Politifact.com concluded H2O4Texas' claim was a half truth.
It states: "The group's claim sidesteps the fact that taxpayers of jurisdictions benefiting from the bonds will face bond-related costs. And while the additional bond authority sought in the proposition would not cost state taxpayers--up front--state lawmakers could still exploit their standing authority, as before, to spend state revenue on related debt."
"We're encouraged by the near defeat of Prop 2 -- a big giveaway to Rick Perry's water boys on the Texas Water Development Board. Citizens are wising up to the fix between large-scale developer friends of the Governor, and Republican and Democratic politicians who are in on these deals," notes Linda Curtis, Founder of Independent Texans. "Democratic State Senator Kirk Watson got a taste of what is to come last week, when he faced suspicions of otherwise supportive citizens in Bastrop when he was pushing Prop 2 at a water forum. When politicians on both sides come together, so must we citizens. The Texas water war -- a transpartisan phenomenon like the fight to stop the TTC -- is now officially on."
Texas voters said a resounding 'NO' to expanding Tax Increment Financing (TIF) and Transportation Reinvestment Zone (or TRZ) authority to counties by defeating Prop 4 November 8. The Constitutional Amendment HJR 63 authored by Rep. Joe Pickett (D - El Paso) would have allowed counties to use property taxes and sales taxes collected in a TRZ to build toll roads. So the defeat of Prop 4 is also a defeat of Rick Perry and the Texas Legislature's plan to slap tolls on virtually all new lanes to Texas roads.
"Using gas taxes to build toll roads is bad enough, but trying to nab property taxes to build toll roads is beyond the pale," says Terri Hall, TURF Founder. "It's refreshing to see the voters reject this anti-taxpayer and anti-property rights amendment. Let's see if lawmakers in Austin listen -- Texans don't want their tax money used to build roads and then have to pay again, through tolls, to drive on them."
The defeat of Prop 4 also signals a rejection of government abuse of property rights for Kelo-style economic development. Prop 4 would have given the government more power to decide whose private property it wishes to "redevelop." The ballot wording was vague and misleading. It failed to even mention tax increment financing, transportation reinvestment zone, or even the word 'transportation.' TURF launched a statewide campaign to educate voters about the amendment. We Texans, Texans for Fiscal Responsibility, and Independent Texans also opposed the measure.
Cities already have TIF and TRZ authority. TRZs are as much about "economic development" as it is financing transportation projects, and means those who live in a zone will have their property taxes go up due to higher property values from the government-encouraged development. Property taxes aren't going to go down once a county sells bonds dependent on ever increasing property tax appraisals.

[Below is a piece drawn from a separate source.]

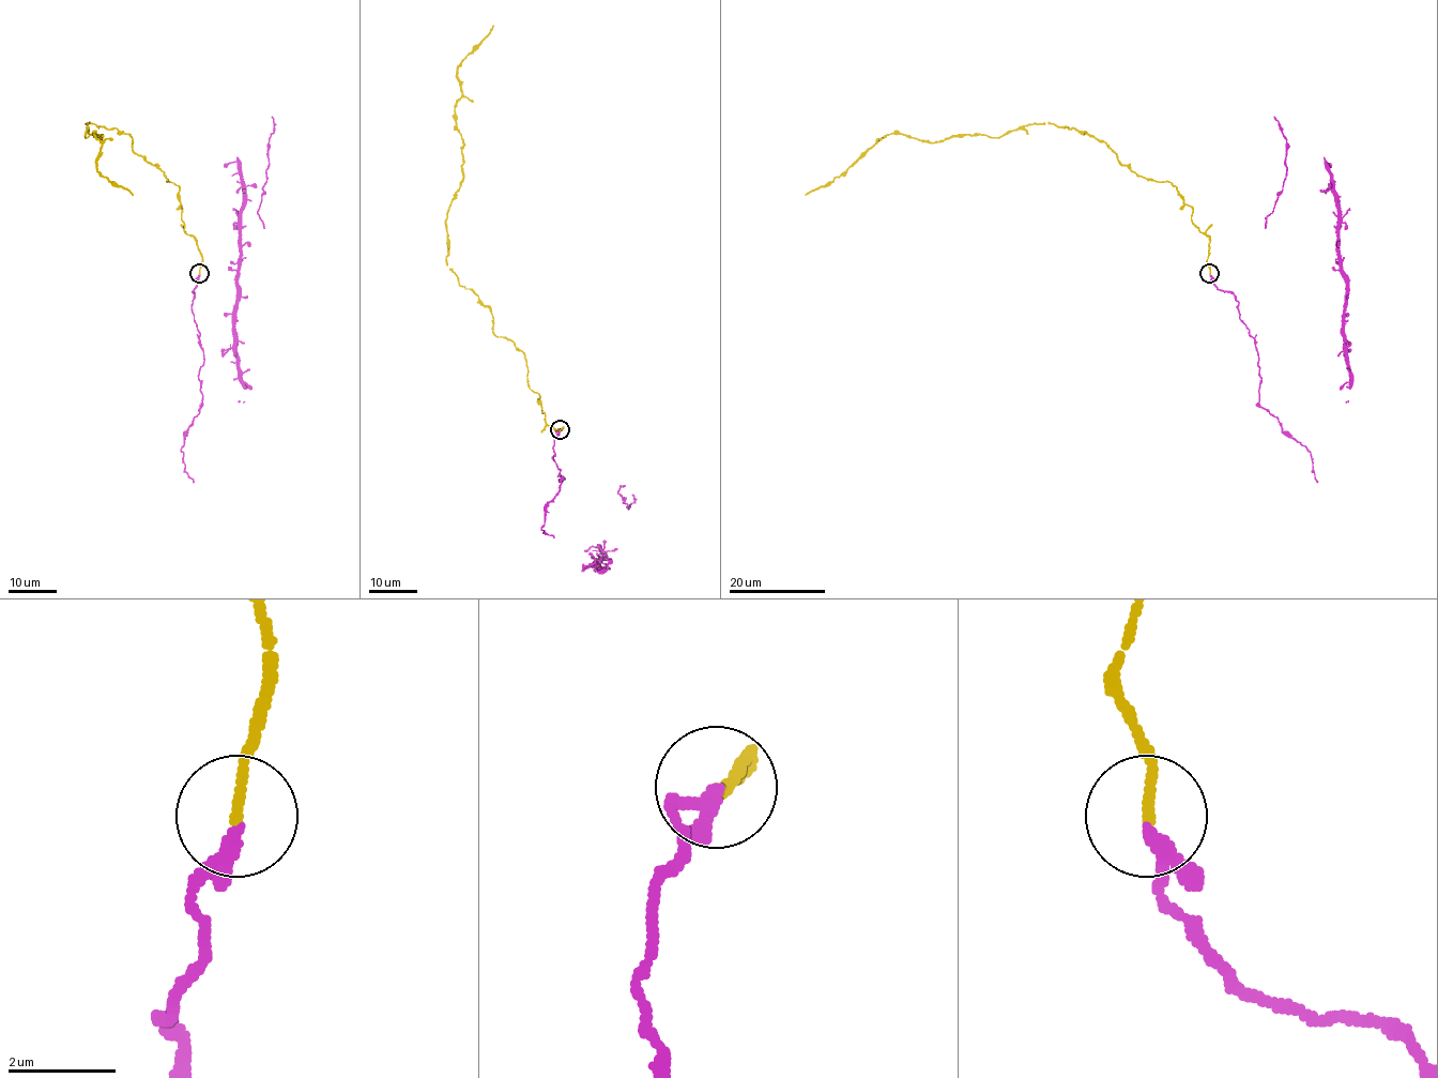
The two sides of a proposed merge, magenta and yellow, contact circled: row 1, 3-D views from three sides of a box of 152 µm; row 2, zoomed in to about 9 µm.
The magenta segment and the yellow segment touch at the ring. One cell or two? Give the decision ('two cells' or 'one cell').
one cell

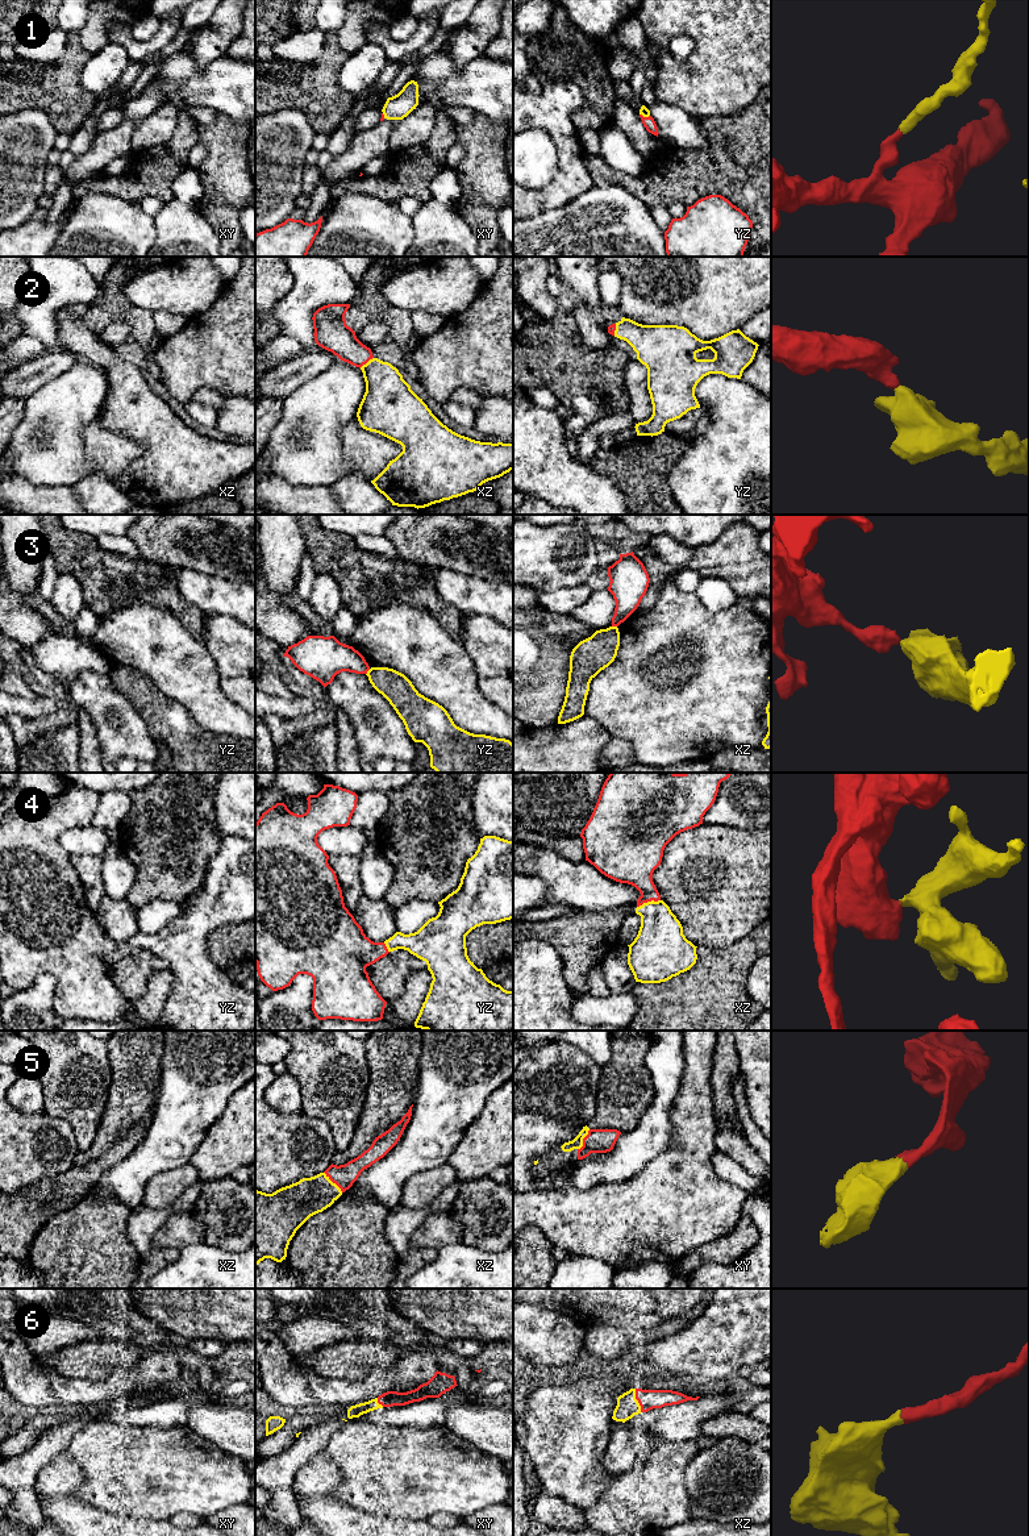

The amendment was also linked to HB 563, authored by Pickett, which would have granted counties broad new authority, even to grant tax breaks to special interests in the zone and to use surpluses as a slush fund for virtually anything.
STATE OUTSOURCING TAX INCREASES
TRZs are a way for STATE legislators to punt on their responsibility to build and maintain STATE highways and their responsibility to end diversions of the gas tax to non-road uses. It allows them to outsource tax increases for roads by passing it down to the LOCAL level. By using appraisal increases to pay for transportation projects, it takes that revenue away from what cities and counties usually use that money to fund. So it would likely necessitate further property tax increases in order to make up for the shortfall in city and county services that will be diverted to transportation.